Talking to survival expert Ray Mears it becomes clear very quickly that he takes bushcraft extremely seriously. I realise this will be no interview full of jokes about the funny things he has eaten or the dramatic times when he has nearly died.
He knows his craft too well.
Ray Mears will soon be sharing more of his bushcraft wisdom and tales of survival tips with audiences in Northampton when he arrives at the Royal & Derngate on Monday, October 21 to present his show, called An Evening With Ray Mears – The Outdoor Life!”
So what can people expect?
“I will be talking about my experiences in the outdoors. I will be talking about some practical topics to do with being safe and attitudes that are necessary in the wild. There will be a little bit of philosophy and hopefully it will be an inspirational evening.”
Ray has become a household name due to his amazing knowledge of survival in the wilderness and the many TV programmes in which he has appeared, including Track, World Of Survival and Trips Money Can’t Buy with Ewan McGregor. He has also written 10 survival books, including his autobiography (published last month).
For Ray, his interest in the outdoors grew from his childhood.
“My interest started as a child,” he said. “I became fascinated with tracking animals and I wanted to follow foxes. And eventually I thought it would be nice to stay out in the evenings and I would have a greater chance of seeing them, particularly in the mornings, but I didn’t have any camping equipment. At the school I went to, we had to do judo, it was a lesson, and the man who taught it, it turns out, had been behind the lines in Burma during World War Two. I, as a young lad, said to him ‘well I won’t be able to camp out, I haven’t got any equipment’ and he said, ‘well you don’t need it, you need these sorts of skills, this is what we used to do’ and that is when the door opened and I stepped through and I haven’t stopped learning since.
“What he taught was an interest in these sorts of skills and the attitudes that go with them, those are the key things. He was a wonderful mentor. But in my life there has been a quest for these skills and searching them out and finding out how to do things and that is something that continues today; you never stop learning.”

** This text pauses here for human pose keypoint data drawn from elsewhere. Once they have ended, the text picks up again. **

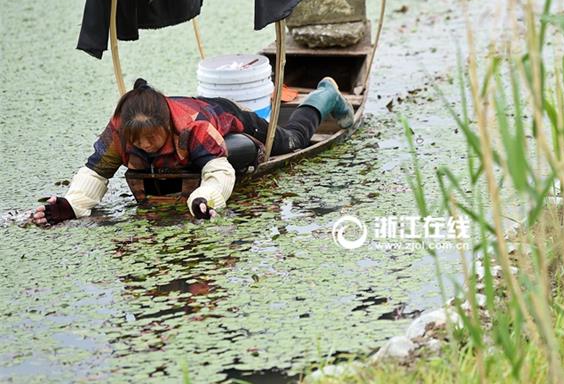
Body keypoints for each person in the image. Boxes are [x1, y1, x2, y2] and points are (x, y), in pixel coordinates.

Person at [31, 77, 353, 225]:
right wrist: (73, 204)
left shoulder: (193, 128)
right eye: (138, 141)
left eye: (152, 139)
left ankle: (326, 95)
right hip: (191, 118)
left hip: (228, 118)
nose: (144, 146)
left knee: (291, 138)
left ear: (167, 127)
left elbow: (219, 172)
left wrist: (205, 198)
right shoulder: (121, 129)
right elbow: (95, 172)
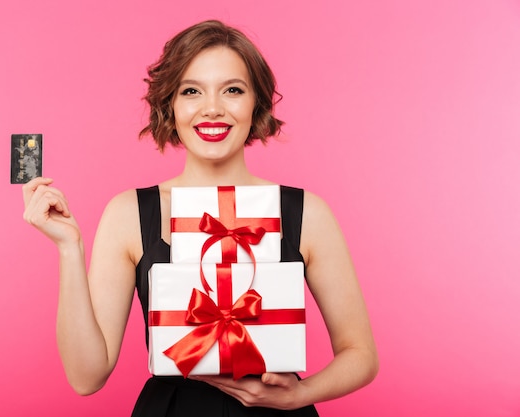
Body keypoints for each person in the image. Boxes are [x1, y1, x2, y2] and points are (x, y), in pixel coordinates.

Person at [22, 20, 378, 417]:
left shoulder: (305, 212)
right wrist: (68, 248)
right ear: (169, 106)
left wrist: (300, 394)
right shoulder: (129, 214)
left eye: (233, 90)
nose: (212, 107)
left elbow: (360, 354)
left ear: (256, 104)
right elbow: (86, 378)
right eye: (192, 91)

Ray jokes that, as he is still around to talk to me, it is obvious he has never made any terrible mistakes when it comes to staying alive in remote climates, but he does tell me: “Once I was working with a colleague – he was a professor of archeobotany – and we were exploring which foods our ancestors may have eaten. He had a hunch that a particular toxic plant could be processed in a certain way and we had attempted this method he suggested and cooked this particular root and I was very sceptical at the time but he was very convincing. So we tried it and we were eating the result and I said to him ‘so, umm, are you sure this method works?’ and he said ‘theoretically it should work’ and I said ‘so why is my mouth swelling up?’ We laughed, but it had worked and no harm was done.”
Today Ray still runs Woodlore, the school of bushcraft he founded in 1983. He said: “Survival is the shorthand of bushcraft, but you teach it to pilots and to soldiers. It is a very brutal and necessary subject; a very important subject. Bushcraft is the longhand, it is the more beautiful subject, it is the repository of knowledge from which survival skills are gleaned. When it comes to the types of person we get on courses you cannot say ‘it is this type of person, or that type of person,’ it is every type of person you could meet walking down any high street in Britain. One thing they have in common is they all have an interest or a passion for nature.”
And as for the worst thing Ray has ever had to eat? (I had to ask). Ray said: “Everyone asks me that and my answer is always Brussels Sprouts, I also don’t think they are edible. I can’t stand them, I think they are absolutely revolting.”